They were just so pleased to be meeting with the president in the White House that little else mattered. That is not how nonprofit groups should demonstrate leadership. What has happened to the role of nonprofit groups as a counterbalance to government, as a critic of poor government performance, and as a voice for people in our society who are left behind or on the margins?

Charities have received strong support from donors in the weeks after the storm, but one of the most vexing questions raised by Hurricane Katrina is whether the outpouring of donations should be taken as a sign that Americans are truly generous.

Americans have always responded generously to hurricanes, earthquakes, fire, famines, and other natural disasters in the United States and abroad.

But they have not been as forthcoming when it comes to improving the lives of people who are poor, cannot find jobs, lack affordable housing and health services, and have no access to decent education. They have not pressed lawmakers to increase the federal minimum wage, which is now so low that it guarantees to keep workers in poverty.


Nor have Americans been willing to support social and economic programs that could lift the nation’s most distressed citizens out of poverty.

During the past two decades, the United States has elected and supported politicians who have substantially cut social services, housing, and other antipoverty programs.

In the past five years Americans have supported massive reductions in taxes for the wealthiest Americans, thereby reducing federal funds available for those of lesser fortune. The United States provides less money to poor, developing countries as a percentage of its gross national product than any other major industrialized country in the world except Italy.

Why do Americans respond so differently to natural disasters than to the human problems we face every day, problems that are far vaster in scope even than the destruction caused by Katrina?
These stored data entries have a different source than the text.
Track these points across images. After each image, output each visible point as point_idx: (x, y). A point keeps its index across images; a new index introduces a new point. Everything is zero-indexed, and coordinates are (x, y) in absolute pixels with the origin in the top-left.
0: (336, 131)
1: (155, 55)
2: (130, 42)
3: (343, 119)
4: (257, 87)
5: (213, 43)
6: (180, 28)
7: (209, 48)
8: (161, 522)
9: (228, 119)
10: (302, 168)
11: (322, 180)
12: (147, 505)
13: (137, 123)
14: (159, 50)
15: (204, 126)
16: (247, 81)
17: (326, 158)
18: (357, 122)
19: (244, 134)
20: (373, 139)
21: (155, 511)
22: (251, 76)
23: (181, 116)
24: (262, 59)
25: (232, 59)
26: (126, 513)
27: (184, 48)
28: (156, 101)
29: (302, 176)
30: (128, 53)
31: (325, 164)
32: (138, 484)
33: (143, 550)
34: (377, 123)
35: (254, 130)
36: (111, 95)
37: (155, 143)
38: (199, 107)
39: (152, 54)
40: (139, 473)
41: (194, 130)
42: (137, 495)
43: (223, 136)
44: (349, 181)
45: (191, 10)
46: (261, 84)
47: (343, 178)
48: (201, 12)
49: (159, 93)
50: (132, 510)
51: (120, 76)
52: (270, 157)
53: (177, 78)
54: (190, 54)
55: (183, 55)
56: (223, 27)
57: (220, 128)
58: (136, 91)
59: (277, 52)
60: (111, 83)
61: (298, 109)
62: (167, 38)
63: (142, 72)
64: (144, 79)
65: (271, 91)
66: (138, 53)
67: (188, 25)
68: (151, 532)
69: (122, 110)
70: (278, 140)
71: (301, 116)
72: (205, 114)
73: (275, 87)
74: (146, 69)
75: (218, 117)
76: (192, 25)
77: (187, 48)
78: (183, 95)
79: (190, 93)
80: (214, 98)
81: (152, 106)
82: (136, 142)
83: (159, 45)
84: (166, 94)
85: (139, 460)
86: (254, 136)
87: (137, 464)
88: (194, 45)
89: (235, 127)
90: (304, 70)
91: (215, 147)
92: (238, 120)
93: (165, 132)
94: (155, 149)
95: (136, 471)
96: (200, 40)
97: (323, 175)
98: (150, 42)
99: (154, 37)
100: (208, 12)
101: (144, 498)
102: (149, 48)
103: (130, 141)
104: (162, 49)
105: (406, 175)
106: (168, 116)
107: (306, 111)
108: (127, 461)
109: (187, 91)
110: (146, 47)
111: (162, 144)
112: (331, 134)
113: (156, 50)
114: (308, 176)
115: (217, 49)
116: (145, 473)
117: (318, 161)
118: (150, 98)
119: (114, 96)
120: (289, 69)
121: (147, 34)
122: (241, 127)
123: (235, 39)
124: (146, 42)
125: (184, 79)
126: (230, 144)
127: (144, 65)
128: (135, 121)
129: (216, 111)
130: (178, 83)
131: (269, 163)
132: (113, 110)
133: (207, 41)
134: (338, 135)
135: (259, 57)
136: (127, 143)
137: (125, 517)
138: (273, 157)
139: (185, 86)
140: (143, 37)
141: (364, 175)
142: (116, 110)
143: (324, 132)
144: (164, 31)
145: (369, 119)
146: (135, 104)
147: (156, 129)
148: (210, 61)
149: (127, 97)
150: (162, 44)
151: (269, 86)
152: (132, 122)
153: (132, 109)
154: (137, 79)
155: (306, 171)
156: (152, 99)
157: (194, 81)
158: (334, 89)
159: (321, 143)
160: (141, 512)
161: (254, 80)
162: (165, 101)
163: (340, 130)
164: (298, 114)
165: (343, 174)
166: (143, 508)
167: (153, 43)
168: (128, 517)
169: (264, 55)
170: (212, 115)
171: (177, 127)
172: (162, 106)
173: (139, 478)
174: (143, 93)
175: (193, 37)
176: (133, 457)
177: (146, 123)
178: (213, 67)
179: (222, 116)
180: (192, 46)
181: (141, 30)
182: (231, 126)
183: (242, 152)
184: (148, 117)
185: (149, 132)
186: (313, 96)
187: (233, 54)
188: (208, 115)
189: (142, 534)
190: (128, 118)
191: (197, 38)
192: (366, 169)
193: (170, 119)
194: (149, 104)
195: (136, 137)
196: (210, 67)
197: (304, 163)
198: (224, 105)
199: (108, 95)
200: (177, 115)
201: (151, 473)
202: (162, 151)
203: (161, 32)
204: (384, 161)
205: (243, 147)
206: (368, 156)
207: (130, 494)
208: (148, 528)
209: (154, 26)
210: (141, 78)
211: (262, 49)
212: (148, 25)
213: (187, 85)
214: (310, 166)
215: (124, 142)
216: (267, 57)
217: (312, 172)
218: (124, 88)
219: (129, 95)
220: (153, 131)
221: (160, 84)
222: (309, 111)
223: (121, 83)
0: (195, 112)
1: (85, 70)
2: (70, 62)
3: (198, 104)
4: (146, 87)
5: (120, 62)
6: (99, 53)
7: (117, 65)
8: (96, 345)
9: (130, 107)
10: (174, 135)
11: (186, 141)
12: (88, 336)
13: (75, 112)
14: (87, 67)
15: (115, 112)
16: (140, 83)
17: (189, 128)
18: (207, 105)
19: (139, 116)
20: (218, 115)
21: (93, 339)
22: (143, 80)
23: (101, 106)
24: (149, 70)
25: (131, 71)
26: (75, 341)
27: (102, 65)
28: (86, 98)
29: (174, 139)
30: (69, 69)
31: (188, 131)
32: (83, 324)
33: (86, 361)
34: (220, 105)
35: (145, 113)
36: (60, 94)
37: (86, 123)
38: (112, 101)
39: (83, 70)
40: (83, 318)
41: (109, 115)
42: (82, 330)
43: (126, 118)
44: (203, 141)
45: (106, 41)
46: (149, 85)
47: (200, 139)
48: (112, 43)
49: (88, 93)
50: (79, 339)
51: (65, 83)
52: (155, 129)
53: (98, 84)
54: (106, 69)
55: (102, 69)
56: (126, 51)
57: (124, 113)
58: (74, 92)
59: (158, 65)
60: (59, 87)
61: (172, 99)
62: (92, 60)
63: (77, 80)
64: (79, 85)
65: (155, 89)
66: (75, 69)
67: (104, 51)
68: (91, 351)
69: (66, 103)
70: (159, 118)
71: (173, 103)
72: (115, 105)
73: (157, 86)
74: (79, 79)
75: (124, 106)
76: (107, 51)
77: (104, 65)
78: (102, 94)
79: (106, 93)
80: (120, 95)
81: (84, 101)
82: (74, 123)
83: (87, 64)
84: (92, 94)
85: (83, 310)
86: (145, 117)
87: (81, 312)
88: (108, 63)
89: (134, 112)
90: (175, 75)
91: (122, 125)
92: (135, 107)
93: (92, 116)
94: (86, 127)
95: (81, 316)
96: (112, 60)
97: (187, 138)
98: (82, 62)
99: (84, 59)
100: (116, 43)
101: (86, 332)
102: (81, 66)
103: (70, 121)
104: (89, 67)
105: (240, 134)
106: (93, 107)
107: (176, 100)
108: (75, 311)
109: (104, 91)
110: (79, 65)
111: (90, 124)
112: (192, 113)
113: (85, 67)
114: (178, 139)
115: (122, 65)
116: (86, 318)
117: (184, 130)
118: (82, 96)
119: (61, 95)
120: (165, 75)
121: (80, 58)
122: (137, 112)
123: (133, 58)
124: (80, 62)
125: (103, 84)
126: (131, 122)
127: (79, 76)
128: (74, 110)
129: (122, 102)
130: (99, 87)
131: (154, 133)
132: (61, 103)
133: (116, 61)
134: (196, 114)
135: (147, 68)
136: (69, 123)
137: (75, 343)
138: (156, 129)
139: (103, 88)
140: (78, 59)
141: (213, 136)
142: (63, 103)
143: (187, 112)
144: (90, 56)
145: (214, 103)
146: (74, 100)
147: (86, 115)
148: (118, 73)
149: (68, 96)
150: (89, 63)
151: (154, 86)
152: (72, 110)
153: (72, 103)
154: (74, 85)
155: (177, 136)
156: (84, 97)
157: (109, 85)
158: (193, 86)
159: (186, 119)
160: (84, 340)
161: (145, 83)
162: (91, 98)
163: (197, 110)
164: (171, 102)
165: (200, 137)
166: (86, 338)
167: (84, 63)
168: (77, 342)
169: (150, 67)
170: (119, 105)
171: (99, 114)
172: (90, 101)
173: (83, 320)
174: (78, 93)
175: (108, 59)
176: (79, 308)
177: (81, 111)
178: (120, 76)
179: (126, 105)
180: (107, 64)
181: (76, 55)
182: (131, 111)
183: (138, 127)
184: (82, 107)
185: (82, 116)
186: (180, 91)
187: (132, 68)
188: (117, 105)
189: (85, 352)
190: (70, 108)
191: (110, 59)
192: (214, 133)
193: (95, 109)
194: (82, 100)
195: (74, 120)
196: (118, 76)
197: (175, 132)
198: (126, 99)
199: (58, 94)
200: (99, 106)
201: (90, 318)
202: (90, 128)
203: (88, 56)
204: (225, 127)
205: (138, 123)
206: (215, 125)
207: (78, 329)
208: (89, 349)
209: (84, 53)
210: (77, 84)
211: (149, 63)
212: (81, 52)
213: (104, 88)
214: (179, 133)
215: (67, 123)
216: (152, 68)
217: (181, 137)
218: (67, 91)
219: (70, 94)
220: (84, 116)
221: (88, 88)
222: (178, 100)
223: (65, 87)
Is it that we believe that many downtrodden Americans are responsible for their condition and, therefore, less worthy of our support and assistance? Are we so naïve to believe those who blame the victims of this nation’s structural inequities, historic racism, and shredded safety net for causing their own misery?

Something is not quite right in a country that is willing to give so much to accidents of nature and yet give so little to the betterment of its own society.


What Katrina revealed were cities and towns, New Orleans most prominent among them, with enormous poverty and racial and class problems that have been ignored for many years. It showed two Americas living side by side, one poor, the other much more affluent.

In a real sense, Katrina exploded the myth of American generosity in which we have so steadfastly believed. No amount of money contributed in the aftermath of the hurricane can erase the stark fact that Americans have shamefully neglected poor and working-class America.